[Opening PROVIDED DATA section]
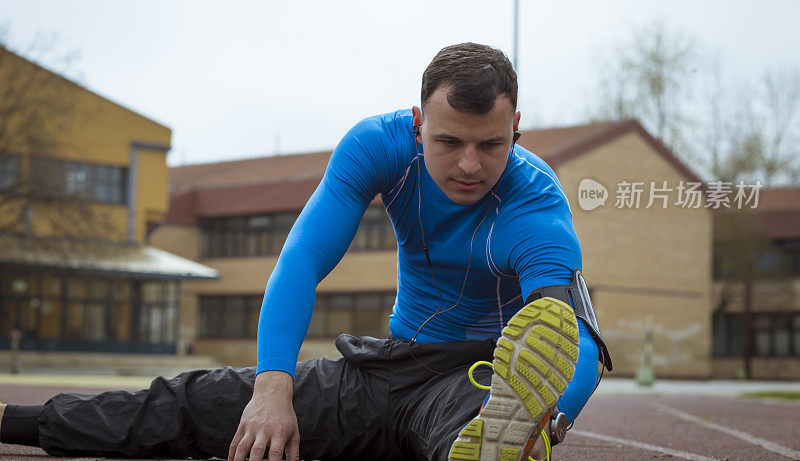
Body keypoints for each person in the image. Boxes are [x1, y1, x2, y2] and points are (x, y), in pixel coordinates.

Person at [0, 43, 609, 461]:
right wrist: (272, 387)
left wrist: (549, 418)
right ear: (419, 122)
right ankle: (13, 419)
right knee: (205, 402)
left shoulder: (535, 206)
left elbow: (569, 334)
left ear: (517, 129)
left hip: (472, 377)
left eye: (492, 145)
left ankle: (501, 439)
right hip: (387, 367)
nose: (470, 165)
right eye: (449, 142)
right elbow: (303, 261)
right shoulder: (378, 146)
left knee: (471, 430)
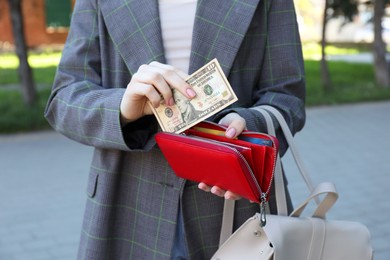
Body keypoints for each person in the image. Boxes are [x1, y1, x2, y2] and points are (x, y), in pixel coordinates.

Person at [44, 0, 305, 259]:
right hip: (126, 200)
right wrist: (122, 108)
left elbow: (286, 95)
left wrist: (247, 130)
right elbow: (64, 99)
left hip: (237, 207)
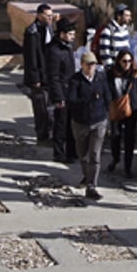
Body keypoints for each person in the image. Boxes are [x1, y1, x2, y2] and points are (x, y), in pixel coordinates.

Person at [68, 51, 113, 200]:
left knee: (95, 154)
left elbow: (107, 96)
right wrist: (87, 102)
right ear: (82, 65)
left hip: (99, 121)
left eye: (93, 64)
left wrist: (106, 114)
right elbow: (72, 100)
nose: (91, 67)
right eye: (89, 65)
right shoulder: (75, 80)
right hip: (81, 123)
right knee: (83, 154)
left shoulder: (100, 78)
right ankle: (87, 176)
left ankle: (91, 185)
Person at [45, 18, 79, 163]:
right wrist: (58, 98)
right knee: (61, 125)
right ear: (62, 34)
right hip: (62, 92)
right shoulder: (54, 51)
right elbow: (53, 77)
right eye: (71, 34)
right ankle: (59, 153)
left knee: (72, 124)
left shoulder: (66, 47)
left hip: (70, 90)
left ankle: (72, 152)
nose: (73, 37)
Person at [22, 3, 55, 144]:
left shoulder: (49, 29)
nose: (50, 18)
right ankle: (42, 136)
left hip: (49, 73)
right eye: (48, 16)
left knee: (50, 108)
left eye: (51, 16)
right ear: (39, 16)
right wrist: (35, 78)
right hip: (39, 76)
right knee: (41, 108)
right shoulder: (32, 32)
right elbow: (31, 57)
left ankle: (49, 133)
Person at [106, 50, 137, 177]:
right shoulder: (111, 74)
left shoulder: (135, 75)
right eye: (124, 61)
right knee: (115, 135)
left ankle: (128, 166)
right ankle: (115, 158)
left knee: (130, 138)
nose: (127, 64)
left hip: (131, 109)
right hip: (116, 107)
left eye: (129, 61)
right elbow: (107, 89)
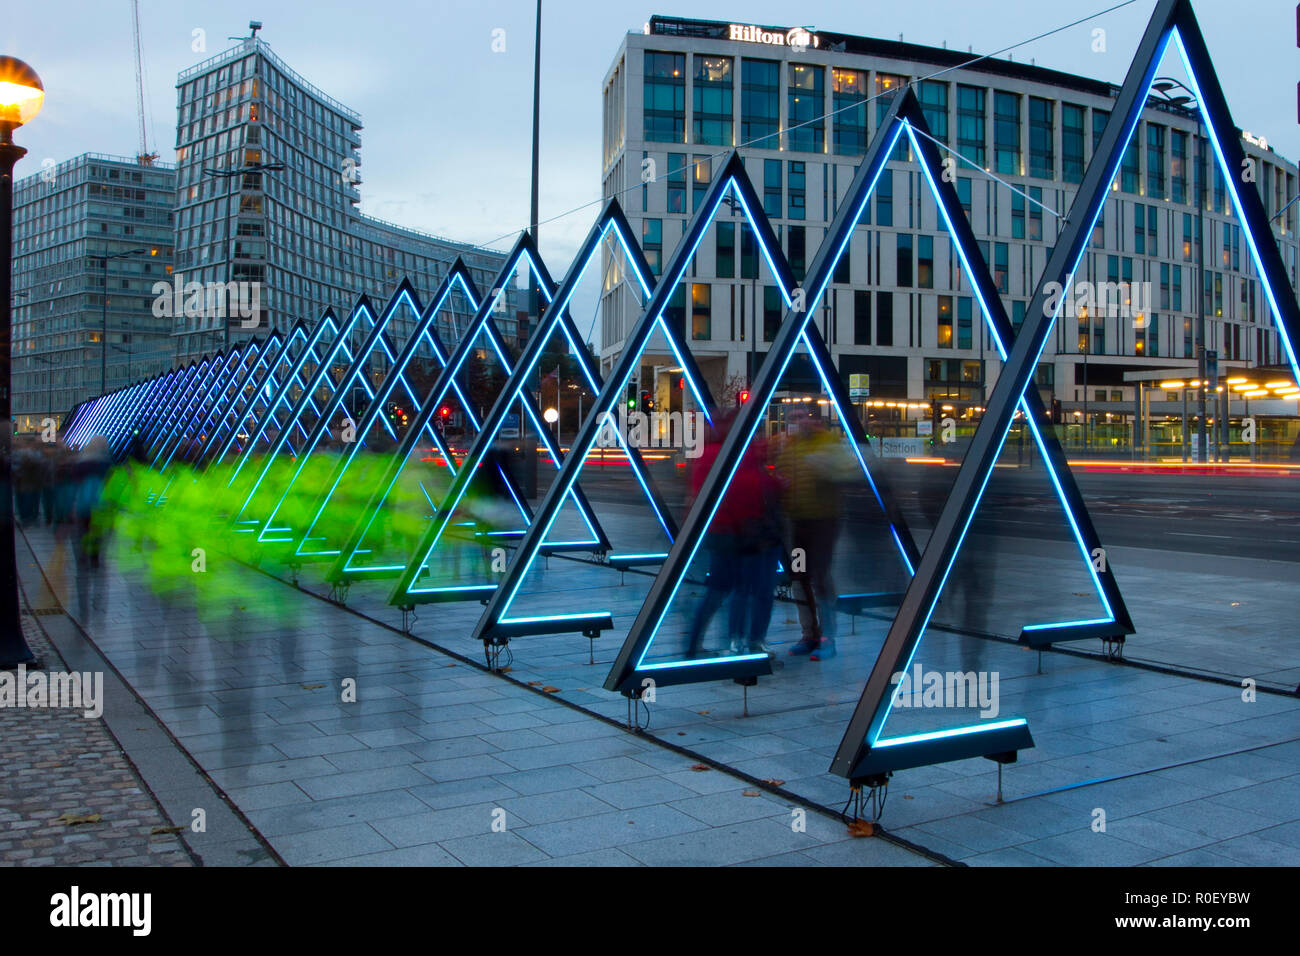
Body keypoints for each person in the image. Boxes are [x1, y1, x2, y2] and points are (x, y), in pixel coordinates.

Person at [775, 406, 856, 661]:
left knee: (820, 576)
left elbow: (847, 473)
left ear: (815, 419)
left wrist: (827, 471)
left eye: (802, 417)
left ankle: (827, 636)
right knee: (799, 577)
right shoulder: (791, 446)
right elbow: (780, 474)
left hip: (823, 522)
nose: (798, 422)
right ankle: (808, 633)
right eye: (793, 418)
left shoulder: (829, 442)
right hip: (798, 523)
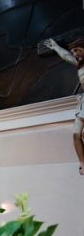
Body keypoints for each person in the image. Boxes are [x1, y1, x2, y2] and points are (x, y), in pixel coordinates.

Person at [45, 37, 84, 174]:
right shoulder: (79, 64)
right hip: (83, 103)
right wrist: (55, 47)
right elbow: (67, 56)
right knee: (75, 134)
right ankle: (82, 162)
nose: (75, 53)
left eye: (77, 50)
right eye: (73, 51)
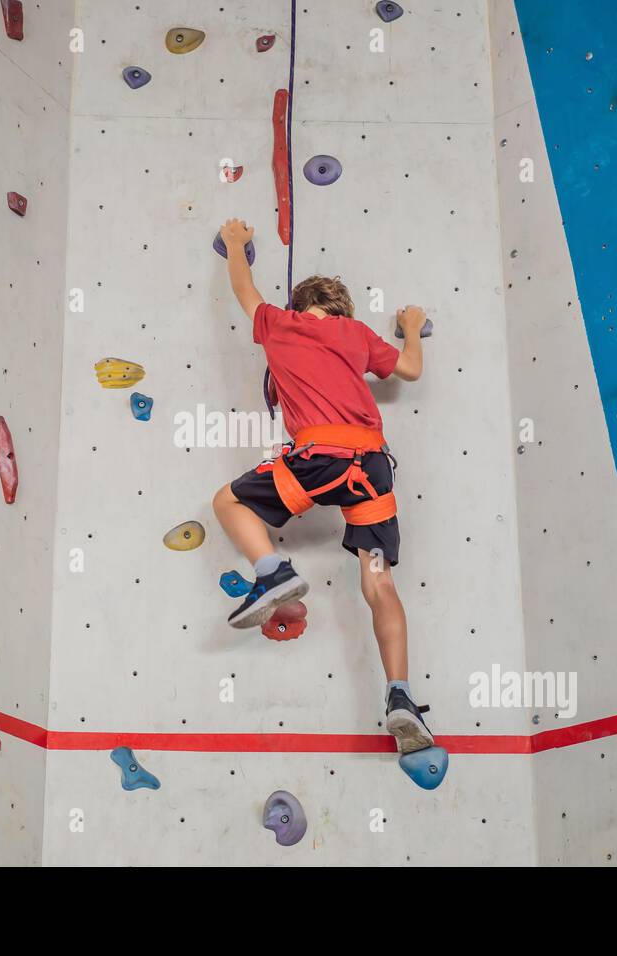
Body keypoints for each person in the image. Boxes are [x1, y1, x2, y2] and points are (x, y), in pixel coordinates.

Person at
[Closing PROVIDED DATA section]
• WORK REQUIRED:
Make an exact copy of the lines above, beginning with the line with "left wrist: (247, 130)" and ending with the line with "left wrist: (106, 114)", and keep the pictures out of it.

• SOLUTION FOR THIS EXERCISE:
left wrist: (247, 130)
right elbow: (64, 99)
left hip: (237, 207)
Body keypoints for each person in the image. Boxes are [x1, y1, x2, y2] and points are (x, y), in pixel coordinates.

Person at [68, 51, 113, 200]:
left knee: (95, 154)
left elbow: (107, 96)
right wrist: (87, 102)
right ear: (82, 65)
left hip: (99, 121)
left eye: (93, 64)
left wrist: (106, 114)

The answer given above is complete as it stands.